▶ What to do
Turn the records, from their start through the line containing "For every layout", into a numbered list, leaving out blank lines and any pictures.

▶ Records for this task
_ _ _ _ _ _ _
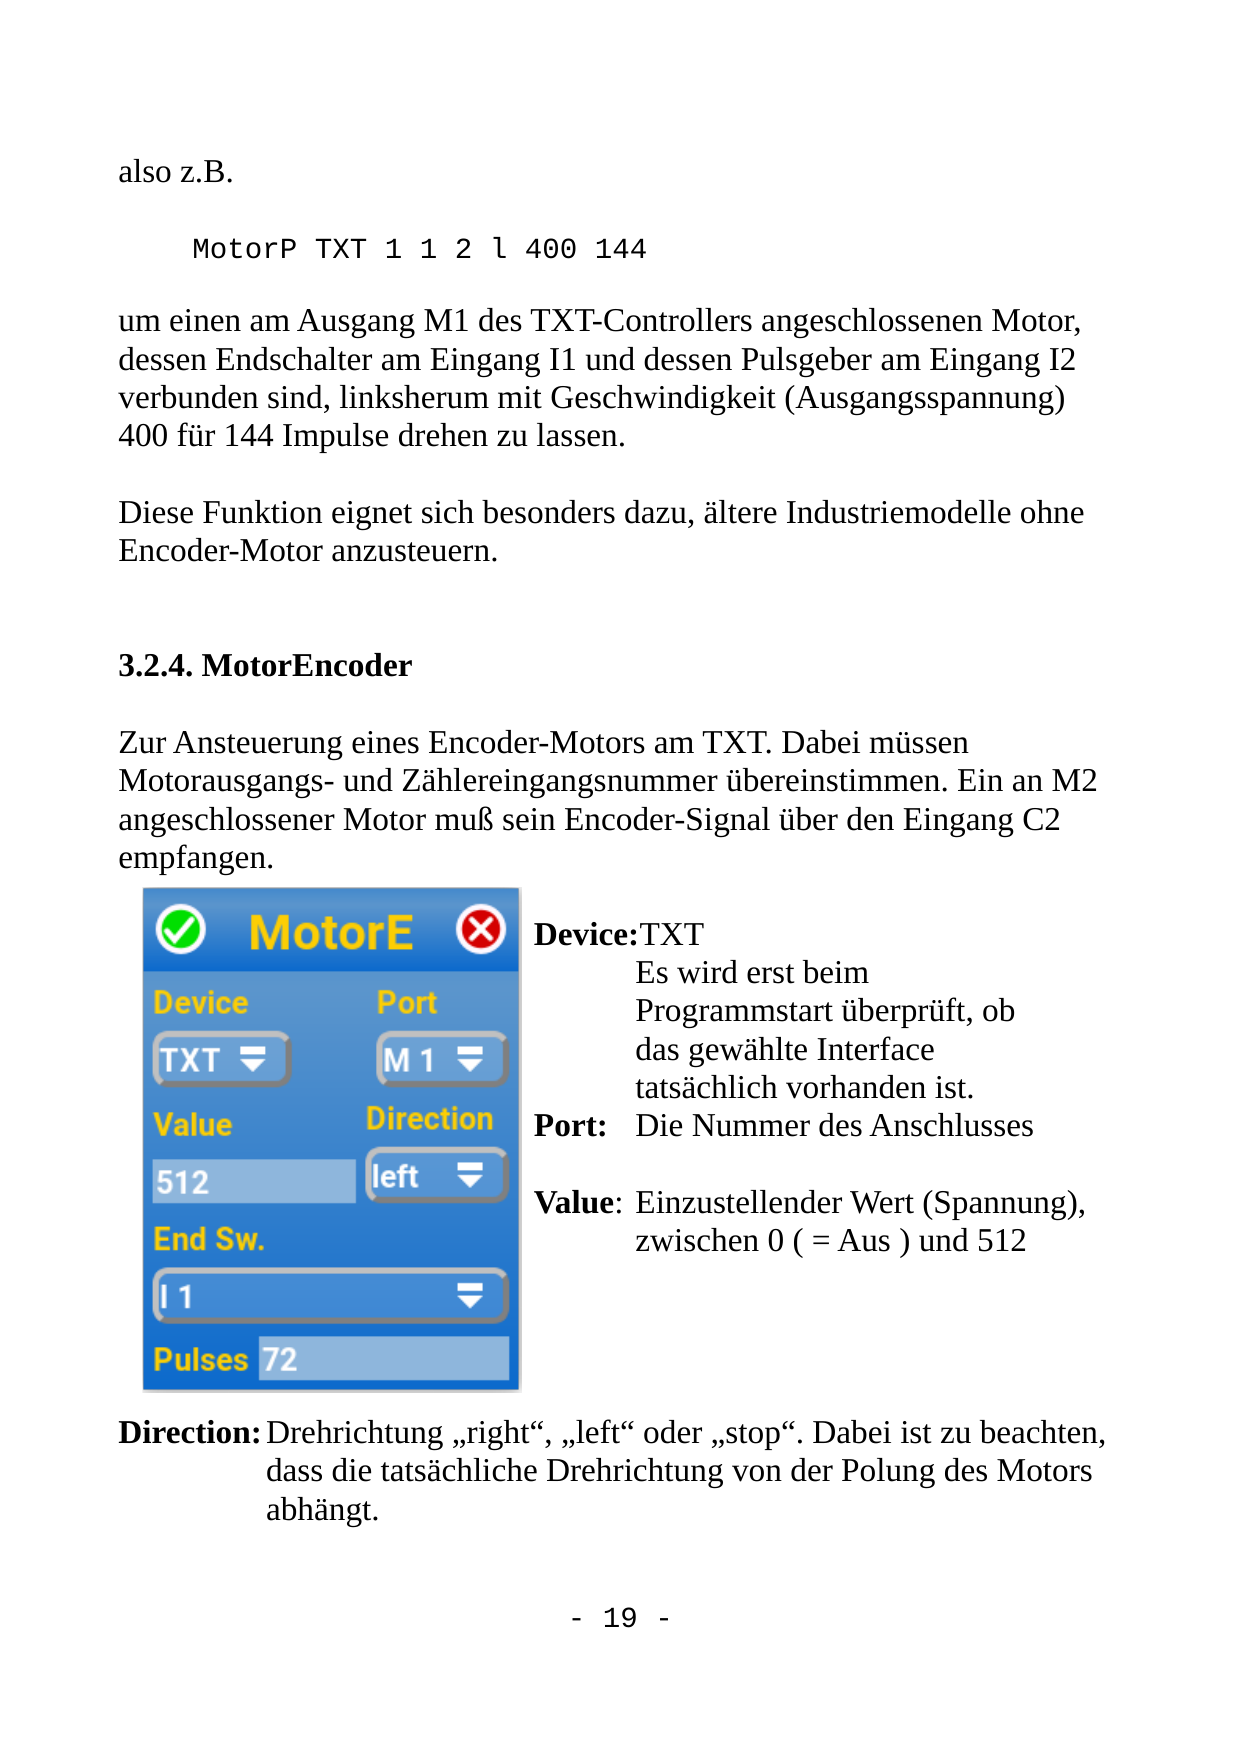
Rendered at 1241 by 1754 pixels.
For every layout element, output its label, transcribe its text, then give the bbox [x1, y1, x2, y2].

text Zur Ansteuerung eines Encoder-Motors am TXT. Dabei müssen Motorausgangs- und Zählereingangsnummer übereinstimmen. Ein an M2 angeschlossener Motor muß sein Encoder-Signal über den Eingang C2 empfangen. [118, 722, 1122, 876]
text [118, 952, 142, 1106]
text Es wird erst beim Programmstart überprüft, ob das gewählte Interface tatsächlich vorhanden ist. [522, 952, 1122, 1106]
picture [142, 887, 522, 1393]
text Device:TXT [522, 914, 1122, 952]
text [118, 1106, 142, 1144]
text dass die tatsächliche Drehrichtung von der Polung des Motors [118, 1451, 1122, 1489]
text Value: Einzustellender Wert (Spannung), zwischen 0 ( = Aus ) und 512 [522, 1182, 1122, 1259]
text MotorP TXT 1 1 2 l 400 144 [118, 228, 1122, 268]
text also z.B. [118, 151, 1122, 189]
text [118, 914, 142, 952]
text [118, 1182, 142, 1259]
text Port: Die Nummer des Anschlusses [522, 1106, 1122, 1144]
text Direction: Drehrichtung „right“, „left“ oder „stop“. Dabei ist zu beachten, [118, 1412, 1122, 1451]
text Diese Funktion eignet sich besonders dazu, ältere Industriemodelle ohne Encoder-Motor anzusteuern. [118, 492, 1122, 569]
text 3.2.4. MotorEncoder [118, 646, 1122, 684]
text um einen am Ausgang M1 des TXT-Controllers angeschlossenen Motor, dessen Endschalter am Eingang I1 und dessen Pulsgeber am Eingang I2 verbunden sind, linksherum mit Geschwindigkeit (Ausgangsspannung) 400 für 144 Impulse drehen zu lassen. [118, 301, 1122, 454]
text abhängt. [118, 1489, 1122, 1527]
_ _ _ _ _ _ _
▶ Finished exercise
1. Rendered at 1241 by 1754 pixels.
2. For every layout element, output its label, transcribe its text, then give the bbox [x1, y1, x2, y2].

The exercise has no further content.